CISA, the FBI, the Department of Treasury, and FinCEN brought attention to MedusaLocker ransomware in a recent alert and warned organizations to apply proper mitigations.

The Cybersecurity and Infrastructure Security Agency (CISA), The Federal Bureau of Investigation (FBI), the Department of the Treasury, and the Financial Crimes Enforcement Network (FinCEN) recently released an alert about MedusaLocker ransomware.

The federal agencies have observed MedusaLocker actors exploiting vulnerabilities in Remote Desktop Protocol (RDP) as recently as May 2022. The threat actors typically encrypt their victim’s data and issue a ransom note with instructions in each folder containing an encrypted file.

The note directs the victims to pay the ransom to a specific Bitcoin wallet address, the alert stated.

“MedusaLocker appears to operate as a Ransomware-as-a-Service (RaaS) model based on the observed split of ransom payments,” the alert continued.

“Typical RaaS models involve the ransomware developer and various affiliates that deploy the ransomware on victim systems.
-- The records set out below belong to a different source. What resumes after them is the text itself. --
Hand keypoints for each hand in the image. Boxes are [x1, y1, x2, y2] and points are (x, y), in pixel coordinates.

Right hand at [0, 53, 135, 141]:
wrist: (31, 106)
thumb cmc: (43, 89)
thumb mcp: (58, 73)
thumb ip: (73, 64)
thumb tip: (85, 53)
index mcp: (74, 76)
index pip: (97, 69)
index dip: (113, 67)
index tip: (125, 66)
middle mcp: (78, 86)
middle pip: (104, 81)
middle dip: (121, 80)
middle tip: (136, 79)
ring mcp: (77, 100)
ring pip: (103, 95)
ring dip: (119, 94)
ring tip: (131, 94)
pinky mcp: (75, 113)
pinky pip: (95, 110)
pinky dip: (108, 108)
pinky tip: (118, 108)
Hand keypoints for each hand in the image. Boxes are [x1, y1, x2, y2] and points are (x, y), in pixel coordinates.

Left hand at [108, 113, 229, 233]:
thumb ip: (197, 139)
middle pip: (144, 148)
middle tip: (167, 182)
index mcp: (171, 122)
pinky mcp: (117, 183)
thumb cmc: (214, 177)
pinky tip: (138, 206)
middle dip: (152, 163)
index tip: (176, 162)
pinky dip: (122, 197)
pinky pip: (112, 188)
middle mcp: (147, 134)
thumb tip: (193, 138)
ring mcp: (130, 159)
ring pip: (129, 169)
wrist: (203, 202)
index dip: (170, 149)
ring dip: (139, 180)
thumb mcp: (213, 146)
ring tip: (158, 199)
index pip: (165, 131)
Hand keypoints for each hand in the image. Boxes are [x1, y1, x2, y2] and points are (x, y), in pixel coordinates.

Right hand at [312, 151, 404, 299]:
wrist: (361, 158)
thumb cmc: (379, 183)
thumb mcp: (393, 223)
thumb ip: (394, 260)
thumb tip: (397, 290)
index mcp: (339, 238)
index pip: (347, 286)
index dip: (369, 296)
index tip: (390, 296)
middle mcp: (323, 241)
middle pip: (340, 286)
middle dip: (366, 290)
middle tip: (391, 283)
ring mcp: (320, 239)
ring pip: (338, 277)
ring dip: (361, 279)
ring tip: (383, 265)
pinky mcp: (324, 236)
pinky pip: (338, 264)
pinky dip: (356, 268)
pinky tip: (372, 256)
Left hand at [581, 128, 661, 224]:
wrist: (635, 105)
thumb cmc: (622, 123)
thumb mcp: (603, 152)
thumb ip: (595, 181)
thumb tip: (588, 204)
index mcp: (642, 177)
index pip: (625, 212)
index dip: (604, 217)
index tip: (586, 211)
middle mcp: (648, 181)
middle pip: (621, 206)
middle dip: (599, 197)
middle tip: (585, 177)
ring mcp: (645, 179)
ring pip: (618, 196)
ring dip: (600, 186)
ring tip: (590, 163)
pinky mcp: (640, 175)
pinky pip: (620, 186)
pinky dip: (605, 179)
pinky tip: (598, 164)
MedusaLocker ransomware payments appear to be consistently split between the affiliate, who receives 55 to 60 percent of the ransom; and the developer, who receives the remainder.”

MedusaLocker actors also frequently use phishing and spam email campaigns as initial access vectors. The actors typically use a batch file to execute a specific PowerShell script, which propagates MedusaLocker throughout the network.
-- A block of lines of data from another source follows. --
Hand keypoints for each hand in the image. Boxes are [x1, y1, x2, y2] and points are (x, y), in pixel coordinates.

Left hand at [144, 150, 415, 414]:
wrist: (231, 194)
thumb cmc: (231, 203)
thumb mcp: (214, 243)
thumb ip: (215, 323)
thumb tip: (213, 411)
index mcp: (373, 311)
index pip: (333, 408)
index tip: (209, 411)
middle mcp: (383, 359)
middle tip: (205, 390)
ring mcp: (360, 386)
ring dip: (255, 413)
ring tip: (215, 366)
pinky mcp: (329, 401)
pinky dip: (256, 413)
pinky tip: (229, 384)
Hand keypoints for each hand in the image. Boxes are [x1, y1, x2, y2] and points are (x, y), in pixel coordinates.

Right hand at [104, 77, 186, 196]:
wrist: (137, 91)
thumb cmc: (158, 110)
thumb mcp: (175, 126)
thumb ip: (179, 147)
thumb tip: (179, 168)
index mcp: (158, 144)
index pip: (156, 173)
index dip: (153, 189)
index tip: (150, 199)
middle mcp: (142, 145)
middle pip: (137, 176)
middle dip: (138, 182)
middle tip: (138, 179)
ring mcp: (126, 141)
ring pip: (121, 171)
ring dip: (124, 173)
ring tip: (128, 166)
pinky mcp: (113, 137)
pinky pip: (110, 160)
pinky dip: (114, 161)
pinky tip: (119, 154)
CISA provided detailed indicators of compromise (IOCs), including associated payment wallets, ransomware note file names, encrypted file extensions, email addresses, TOR addresses, and IP addresses.

 “This joint agency advisory contains very detailed and actionable indicators of compromise. The advisory also highlights the danger of unsecured remote desktop protocol and phishing emails as the initial attack vector,” John Riggi, national advisor for cybersecurity and risk at the American Hospital Association (AHA) emphasized in a separate release.
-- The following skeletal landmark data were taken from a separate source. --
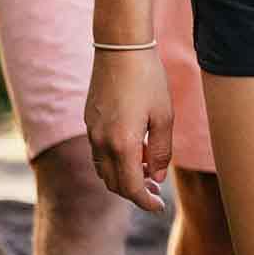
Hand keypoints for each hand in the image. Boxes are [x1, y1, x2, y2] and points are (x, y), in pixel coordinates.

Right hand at [84, 47, 172, 213]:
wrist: (120, 47)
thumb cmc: (148, 79)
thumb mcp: (164, 117)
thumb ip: (162, 151)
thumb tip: (156, 176)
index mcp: (122, 144)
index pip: (131, 188)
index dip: (145, 202)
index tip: (158, 207)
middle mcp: (102, 142)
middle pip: (114, 184)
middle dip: (135, 192)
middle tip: (156, 190)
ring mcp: (92, 131)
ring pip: (104, 170)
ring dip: (123, 177)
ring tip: (147, 167)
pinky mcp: (89, 121)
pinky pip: (98, 153)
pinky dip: (114, 161)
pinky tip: (134, 147)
“The ‘ransomware as a service’ business model used by the MedusaLocker gang facilitates the continuing global proliferation of ransomware — even by relatively unsophisticated cyber actors. It is strongly recommended that organizations continue to emphasize phishing email education for staff, exercise cyber incident response plans, and ensure the segregation and security of network and data backups, among the many helpful risk mitigation recommendations contained in the advisory.” 

CISA, the FBI, the Treasury Department, and FinCEN urged organizations to implement a reliable recovery plan, consider adding an email banner to emails received from outside the organization, and enforce multifactor authentication (MFA).

Organizations should also review domain controllers, servers, workstations, and active directories for unrecognized accounts and use the principle of least privilege when configuring access controls, the alert concluded.